“Segunda-feira, dia 29, é um dia normal de trabalho”, informou o superintendente José Augusto Gomes
A Associação Comercial e de Inovação de Marília (Acim) tem recebido consultas de comerciantes e comerciários sobre a obrigatoriedade de fechamento das lojas no próximo jogo da seleção brasileira, agendado para segunda-feira, às 14 horas. De acordo com o superintendente da entidade, José Augusto Gomes, não existe imposição legal para a interrupção das atividades. “Segunda-feira, dia 29, é um dia normal de trabalho, porém, o comerciante é livre para decidir o que fazer, estando amparado pela lei para tomar a decisão que considerar mais adequada”, explicou.
A orientação jurídica da associação confirma que a legislação trabalhista brasileira não impõe a dispensa dos colaboradores em dias de partidas do Mundial. As empresas possuem autonomia para adotar medidas internas alternativas, tais como a compensação de jornada, a alteração de intervalos ou a liberação parcial. “Cada situação deve ser analisada conforme a realidade do negócio e as normas internas adotadas, sendo fundamental que haja planejamento, diálogo e regras claras para evitar prejuízos”, afirmou a advogada Maria Regina Borba e Silva.

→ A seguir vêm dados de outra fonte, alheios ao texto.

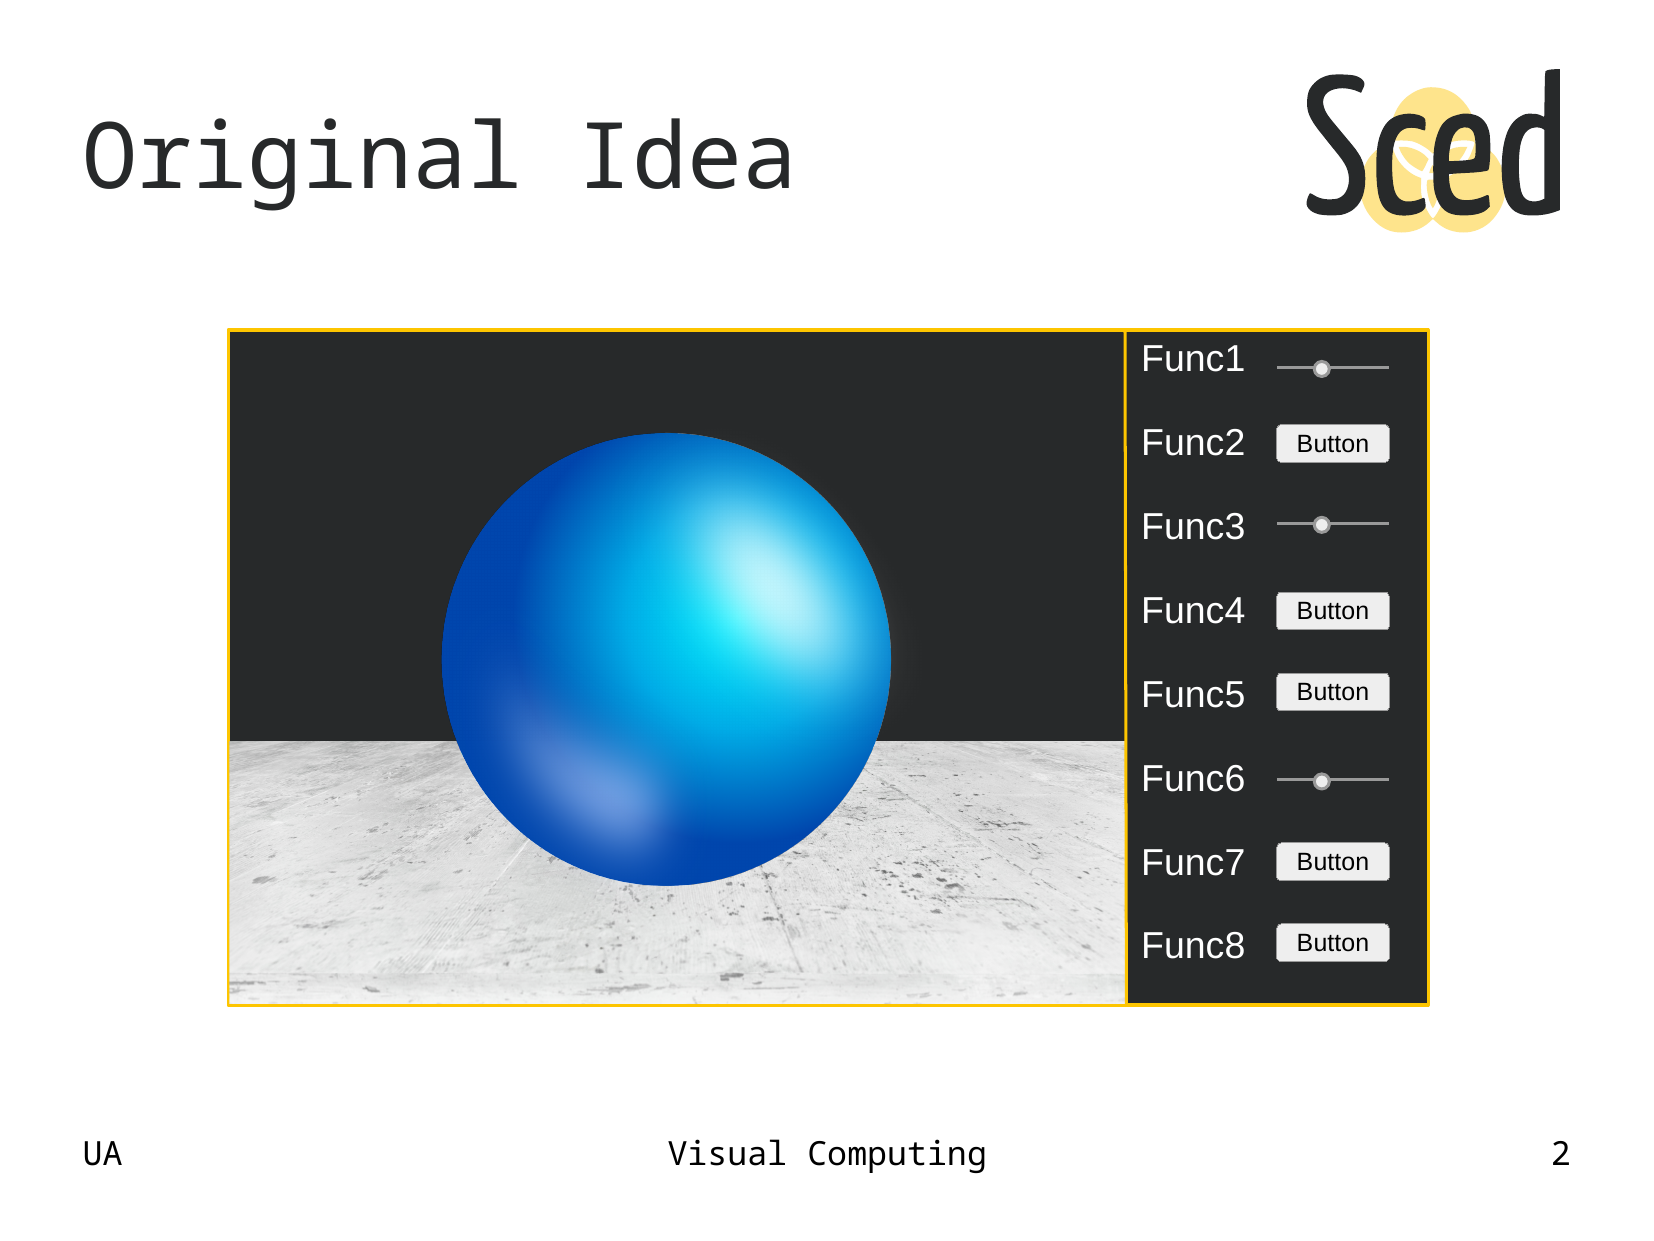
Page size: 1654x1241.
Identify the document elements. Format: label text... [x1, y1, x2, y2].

text_box Button [1276, 923, 1390, 962]
text_box [1314, 773, 1330, 789]
text_box [1314, 361, 1330, 377]
text_box [228, 330, 1429, 1006]
title Original Idea [82, 49, 1163, 257]
picture [229, 374, 1124, 1004]
text_box Button [1276, 842, 1390, 881]
text_box [1314, 517, 1330, 533]
text_box Button [1276, 424, 1390, 463]
text_box Func1 Func2 Func3 Func4 Func5 Func6 Func7 Func8 [1127, 329, 1427, 1005]
text_box Button [1276, 673, 1390, 711]
text_box Button [1276, 592, 1390, 630]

O dirigente da Acim ponderou que o fuso horário da competição interfere pontualmente no funcionamento do comércio local. Como a partida desta segunda-feira ocorre no meio da tarde, a entidade sugere o encerramento do expediente antes do início do evento, critério que também será aplicado na estrutura interna da própria associação. “Normalmente sugerimos o funcionamento até às 13 horas e, como o jogo termina por volta das 17 horas, adotaremos esse plano para os funcionários da Acim, que trabalharão das 8 às 13 horas”, anunciou.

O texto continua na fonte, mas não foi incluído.